- _TASK_: Copy every line of the records below word for word, in the same order.

--- BEGIN DATA FOR THE TASK ---

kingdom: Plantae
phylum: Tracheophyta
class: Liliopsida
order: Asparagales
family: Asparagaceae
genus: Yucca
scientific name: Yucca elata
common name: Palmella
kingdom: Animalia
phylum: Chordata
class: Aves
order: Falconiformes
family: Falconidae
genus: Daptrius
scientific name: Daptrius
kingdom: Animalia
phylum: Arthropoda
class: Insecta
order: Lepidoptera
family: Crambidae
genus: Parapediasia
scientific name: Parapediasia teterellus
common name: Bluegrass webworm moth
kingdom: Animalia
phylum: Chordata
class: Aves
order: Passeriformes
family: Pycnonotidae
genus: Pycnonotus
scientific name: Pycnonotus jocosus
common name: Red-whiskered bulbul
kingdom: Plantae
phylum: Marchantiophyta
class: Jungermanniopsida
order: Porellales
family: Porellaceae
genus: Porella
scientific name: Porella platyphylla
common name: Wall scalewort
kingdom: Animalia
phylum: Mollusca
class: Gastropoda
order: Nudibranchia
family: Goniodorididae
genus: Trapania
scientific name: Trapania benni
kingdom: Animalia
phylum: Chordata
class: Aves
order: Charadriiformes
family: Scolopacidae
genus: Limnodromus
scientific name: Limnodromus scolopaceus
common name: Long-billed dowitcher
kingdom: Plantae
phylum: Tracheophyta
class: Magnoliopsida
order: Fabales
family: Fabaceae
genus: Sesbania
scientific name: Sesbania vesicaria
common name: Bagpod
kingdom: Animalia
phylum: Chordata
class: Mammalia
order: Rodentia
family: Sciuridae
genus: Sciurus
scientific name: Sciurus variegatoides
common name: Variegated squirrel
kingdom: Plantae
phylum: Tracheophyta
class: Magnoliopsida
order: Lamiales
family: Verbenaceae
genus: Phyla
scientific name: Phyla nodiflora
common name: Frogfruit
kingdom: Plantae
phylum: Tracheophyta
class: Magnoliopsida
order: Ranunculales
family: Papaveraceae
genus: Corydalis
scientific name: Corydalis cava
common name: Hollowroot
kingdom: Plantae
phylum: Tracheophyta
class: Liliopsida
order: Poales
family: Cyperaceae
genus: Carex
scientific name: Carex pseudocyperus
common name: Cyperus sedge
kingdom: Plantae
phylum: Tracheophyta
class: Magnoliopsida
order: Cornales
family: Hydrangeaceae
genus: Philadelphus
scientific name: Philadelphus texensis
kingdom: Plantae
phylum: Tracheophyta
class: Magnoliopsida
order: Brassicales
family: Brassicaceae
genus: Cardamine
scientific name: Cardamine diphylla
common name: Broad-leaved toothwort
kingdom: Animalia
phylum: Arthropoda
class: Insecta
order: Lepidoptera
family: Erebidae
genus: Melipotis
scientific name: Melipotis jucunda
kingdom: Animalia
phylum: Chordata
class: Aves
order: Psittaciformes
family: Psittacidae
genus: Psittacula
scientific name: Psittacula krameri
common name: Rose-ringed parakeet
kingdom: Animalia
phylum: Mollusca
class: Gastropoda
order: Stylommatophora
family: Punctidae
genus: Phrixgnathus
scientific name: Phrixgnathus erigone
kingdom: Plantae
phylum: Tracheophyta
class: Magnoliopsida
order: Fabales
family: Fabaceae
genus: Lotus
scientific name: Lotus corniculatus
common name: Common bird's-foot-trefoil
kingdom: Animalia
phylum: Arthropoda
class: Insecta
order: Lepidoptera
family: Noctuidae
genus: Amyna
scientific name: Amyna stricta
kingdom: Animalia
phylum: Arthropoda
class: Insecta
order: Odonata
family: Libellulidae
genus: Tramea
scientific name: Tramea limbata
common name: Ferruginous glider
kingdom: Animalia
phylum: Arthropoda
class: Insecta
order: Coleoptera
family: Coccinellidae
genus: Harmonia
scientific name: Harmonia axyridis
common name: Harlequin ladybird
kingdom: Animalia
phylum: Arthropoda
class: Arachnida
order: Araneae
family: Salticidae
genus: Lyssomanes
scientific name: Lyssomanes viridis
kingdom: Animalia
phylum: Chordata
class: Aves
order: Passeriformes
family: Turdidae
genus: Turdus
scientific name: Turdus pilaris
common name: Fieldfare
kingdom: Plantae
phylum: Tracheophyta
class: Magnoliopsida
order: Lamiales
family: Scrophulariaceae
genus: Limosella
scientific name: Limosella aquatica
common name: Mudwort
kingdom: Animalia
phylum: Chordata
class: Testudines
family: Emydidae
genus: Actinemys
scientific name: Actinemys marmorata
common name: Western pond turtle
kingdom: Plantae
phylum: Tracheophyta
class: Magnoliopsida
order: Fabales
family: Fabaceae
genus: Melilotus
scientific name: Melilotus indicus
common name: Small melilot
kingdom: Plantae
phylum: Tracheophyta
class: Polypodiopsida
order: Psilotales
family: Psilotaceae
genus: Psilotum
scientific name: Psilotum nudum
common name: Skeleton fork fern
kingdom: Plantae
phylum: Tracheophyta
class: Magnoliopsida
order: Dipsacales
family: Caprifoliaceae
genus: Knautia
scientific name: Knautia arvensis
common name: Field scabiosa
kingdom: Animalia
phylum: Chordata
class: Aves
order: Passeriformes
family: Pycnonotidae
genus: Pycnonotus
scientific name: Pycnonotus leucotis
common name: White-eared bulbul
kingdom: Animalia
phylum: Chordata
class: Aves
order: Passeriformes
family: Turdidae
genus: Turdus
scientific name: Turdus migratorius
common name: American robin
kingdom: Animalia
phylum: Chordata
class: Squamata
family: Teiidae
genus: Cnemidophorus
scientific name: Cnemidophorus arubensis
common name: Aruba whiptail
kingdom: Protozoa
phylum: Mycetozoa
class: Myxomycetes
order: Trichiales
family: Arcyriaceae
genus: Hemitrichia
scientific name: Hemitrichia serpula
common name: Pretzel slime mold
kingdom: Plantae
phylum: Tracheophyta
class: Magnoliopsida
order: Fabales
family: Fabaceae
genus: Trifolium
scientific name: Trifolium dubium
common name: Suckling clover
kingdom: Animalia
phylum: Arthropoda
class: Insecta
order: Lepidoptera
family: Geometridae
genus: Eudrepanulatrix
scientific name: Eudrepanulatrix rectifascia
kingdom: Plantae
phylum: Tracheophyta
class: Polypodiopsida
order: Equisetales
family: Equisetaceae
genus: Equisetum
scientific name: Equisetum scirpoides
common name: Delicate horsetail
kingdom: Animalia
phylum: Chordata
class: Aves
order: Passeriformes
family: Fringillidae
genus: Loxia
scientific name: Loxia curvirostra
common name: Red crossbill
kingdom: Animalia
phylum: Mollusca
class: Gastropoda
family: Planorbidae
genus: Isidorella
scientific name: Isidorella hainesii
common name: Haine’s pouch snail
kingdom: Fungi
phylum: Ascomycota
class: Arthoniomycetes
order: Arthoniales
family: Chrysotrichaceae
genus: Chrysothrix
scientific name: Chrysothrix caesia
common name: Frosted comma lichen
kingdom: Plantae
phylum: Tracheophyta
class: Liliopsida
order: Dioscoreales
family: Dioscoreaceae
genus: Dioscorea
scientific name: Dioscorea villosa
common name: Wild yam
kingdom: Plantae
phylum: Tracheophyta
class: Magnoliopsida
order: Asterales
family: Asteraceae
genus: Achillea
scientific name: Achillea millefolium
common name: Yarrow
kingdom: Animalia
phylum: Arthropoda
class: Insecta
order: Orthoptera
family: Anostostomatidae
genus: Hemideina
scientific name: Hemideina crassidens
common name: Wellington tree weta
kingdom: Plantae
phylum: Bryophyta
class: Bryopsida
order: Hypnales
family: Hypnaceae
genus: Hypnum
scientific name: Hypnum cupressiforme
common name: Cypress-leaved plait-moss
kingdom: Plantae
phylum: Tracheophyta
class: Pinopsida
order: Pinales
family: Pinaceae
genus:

--- END DATA FOR THE TASK ---

- _ANSWER TO THIS TASK_:
kingdom: Plantae
phylum: Tracheophyta
class: Liliopsida
order: Asparagales
family: Asparagaceae
genus: Yucca
scientific name: Yucca elata
common name: Palmella
kingdom: Animalia
phylum: Chordata
class: Aves
order: Falconiformes
family: Falconidae
genus: Daptrius
scientific name: Daptrius
kingdom: Animalia
phylum: Arthropoda
class: Insecta
order: Lepidoptera
family: Crambidae
genus: Parapediasia
scientific name: Parapediasia teterellus
common name: Bluegrass webworm moth
kingdom: Animalia
phylum: Chordata
class: Aves
order: Passeriformes
family: Pycnonotidae
genus: Pycnonotus
scientific name: Pycnonotus jocosus
common name: Red-whiskered bulbul
kingdom: Plantae
phylum: Marchantiophyta
class: Jungermanniopsida
order: Porellales
family: Porellaceae
genus: Porella
scientific name: Porella platyphylla
common name: Wall scalewort
kingdom: Animalia
phylum: Mollusca
class: Gastropoda
order: Nudibranchia
family: Goniodorididae
genus: Trapania
scientific name: Trapania benni
kingdom: Animalia
phylum: Chordata
class: Aves
order: Charadriiformes
family: Scolopacidae
genus: Limnodromus
scientific name: Limnodromus scolopaceus
common name: Long-billed dowitcher
kingdom: Plantae
phylum: Tracheophyta
class: Magnoliopsida
order: Fabales
family: Fabaceae
genus: Sesbania
scientific name: Sesbania vesicaria
common name: Bagpod
kingdom: Animalia
phylum: Chordata
class: Mammalia
order: Rodentia
family: Sciuridae
genus: Sciurus
scientific name: Sciurus variegatoides
common name: Variegated squirrel
kingdom: Plantae
phylum: Tracheophyta
class: Magnoliopsida
order: Lamiales
family: Verbenaceae
genus: Phyla
scientific name: Phyla nodiflora
common name: Frogfruit
kingdom: Plantae
phylum: Tracheophyta
class: Magnoliopsida
order: Ranunculales
family: Papaveraceae
genus: Corydalis
scientific name: Corydalis cava
common name: Hollowroot
kingdom: Plantae
phylum: Tracheophyta
class: Liliopsida
order: Poales
family: Cyperaceae
genus: Carex
scientific name: Carex pseudocyperus
common name: Cyperus sedge
kingdom: Plantae
phylum: Tracheophyta
class: Magnoliopsida
order: Cornales
family: Hydrangeaceae
genus: Philadelphus
scientific name: Philadelphus texensis
kingdom: Plantae
phylum: Tracheophyta
class: Magnoliopsida
order: Brassicales
family: Brassicaceae
genus: Cardamine
scientific name: Cardamine diphylla
common name: Broad-leaved toothwort
kingdom: Animalia
phylum: Arthropoda
class: Insecta
order: Lepidoptera
family: Erebidae
genus: Melipotis
scientific name: Melipotis jucunda
kingdom: Animalia
phylum: Chordata
class: Aves
order: Psittaciformes
family: Psittacidae
genus: Psittacula
scientific name: Psittacula krameri
common name: Rose-ringed parakeet
kingdom: Animalia
phylum: Mollusca
class: Gastropoda
order: Stylommatophora
family: Punctidae
genus: Phrixgnathus
scientific name: Phrixgnathus erigone
kingdom: Plantae
phylum: Tracheophyta
class: Magnoliopsida
order: Fabales
family: Fabaceae
genus: Lotus
scientific name: Lotus corniculatus
common name: Common bird's-foot-trefoil
kingdom: Animalia
phylum: Arthropoda
class: Insecta
order: Lepidoptera
family: Noctuidae
genus: Amyna
scientific name: Amyna stricta
kingdom: Animalia
phylum: Arthropoda
class: Insecta
order: Odonata
family: Libellulidae
genus: Tramea
scientific name: Tramea limbata
common name: Ferruginous glider
kingdom: Animalia
phylum: Arthropoda
class: Insecta
order: Coleoptera
family: Coccinellidae
genus: Harmonia
scientific name: Harmonia axyridis
common name: Harlequin ladybird
kingdom: Animalia
phylum: Arthropoda
class: Arachnida
order: Araneae
family: Salticidae
genus: Lyssomanes
scientific name: Lyssomanes viridis
kingdom: Animalia
phylum: Chordata
class: Aves
order: Passeriformes
family: Turdidae
genus: Turdus
scientific name: Turdus pilaris
common name: Fieldfare
kingdom: Plantae
phylum: Tracheophyta
class: Magnoliopsida
order: Lamiales
family: Scrophulariaceae
genus: Limosella
scientific name: Limosella aquatica
common name: Mudwort
kingdom: Animalia
phylum: Chordata
class: Testudines
family: Emydidae
genus: Actinemys
scientific name: Actinemys marmorata
common name: Western pond turtle
kingdom: Plantae
phylum: Tracheophyta
class: Magnoliopsida
order: Fabales
family: Fabaceae
genus: Melilotus
scientific name: Melilotus indicus
common name: Small melilot
kingdom: Plantae
phylum: Tracheophyta
class: Polypodiopsida
order: Psilotales
family: Psilotaceae
genus: Psilotum
scientific name: Psilotum nudum
common name: Skeleton fork fern
kingdom: Plantae
phylum: Tracheophyta
class: Magnoliopsida
order: Dipsacales
family: Caprifoliaceae
genus: Knautia
scientific name: Knautia arvensis
common name: Field scabiosa
kingdom: Animalia
phylum: Chordata
class: Aves
order: Passeriformes
family: Pycnonotidae
genus: Pycnonotus
scientific name: Pycnonotus leucotis
common name: White-eared bulbul
kingdom: Animalia
phylum: Chordata
class: Aves
order: Passeriformes
family: Turdidae
genus: Turdus
scientific name: Turdus migratorius
common name: American robin
kingdom: Animalia
phylum: Chordata
class: Squamata
family: Teiidae
genus: Cnemidophorus
scientific name: Cnemidophorus arubensis
common name: Aruba whiptail
kingdom: Protozoa
phylum: Mycetozoa
class: Myxomycetes
order: Trichiales
family: Arcyriaceae
genus: Hemitrichia
scientific name: Hemitrichia serpula
common name: Pretzel slime mold
kingdom: Plantae
phylum: Tracheophyta
class: Magnoliopsida
order: Fabales
family: Fabaceae
genus: Trifolium
scientific name: Trifolium dubium
common name: Suckling clover
kingdom: Animalia
phylum: Arthropoda
class: Insecta
order: Lepidoptera
family: Geometridae
genus: Eudrepanulatrix
scientific name: Eudrepanulatrix rectifascia
kingdom: Plantae
phylum: Tracheophyta
class: Polypodiopsida
order: Equisetales
family: Equisetaceae
genus: Equisetum
scientific name: Equisetum scirpoides
common name: Delicate horsetail
kingdom: Animalia
phylum: Chordata
class: Aves
order: Passeriformes
family: Fringillidae
genus: Loxia
scientific name: Loxia curvirostra
common name: Red crossbill
kingdom: Animalia
phylum: Mollusca
class: Gastropoda
family: Planorbidae
genus: Isidorella
scientific name: Isidorella hainesii
common name: Haine’s pouch snail
kingdom: Fungi
phylum: Ascomycota
class: Arthoniomycetes
order: Arthoniales
family: Chrysotrichaceae
genus: Chrysothrix
scientific name: Chrysothrix caesia
common name: Frosted comma lichen
kingdom: Plantae
phylum: Tracheophyta
class: Liliopsida
order: Dioscoreales
family: Dioscoreaceae
genus: Dioscorea
scientific name: Dioscorea villosa
common name: Wild yam
kingdom: Plantae
phylum: Tracheophyta
class: Magnoliopsida
order: Asterales
family: Asteraceae
genus: Achillea
scientific name: Achillea millefolium
common name: Yarrow
kingdom: Animalia
phylum: Arthropoda
class: Insecta
order: Orthoptera
family: Anostostomatidae
genus: Hemideina
scientific name: Hemideina crassidens
common name: Wellington tree weta
kingdom: Plantae
phylum: Bryophyta
class: Bryopsida
order: Hypnales
family: Hypnaceae
genus: Hypnum
scientific name: Hypnum cupressiforme
common name: Cypress-leaved plait-moss
kingdom: Plantae
phylum: Tracheophyta
class: Pinopsida
order: Pinales
family: Pinaceae
genus:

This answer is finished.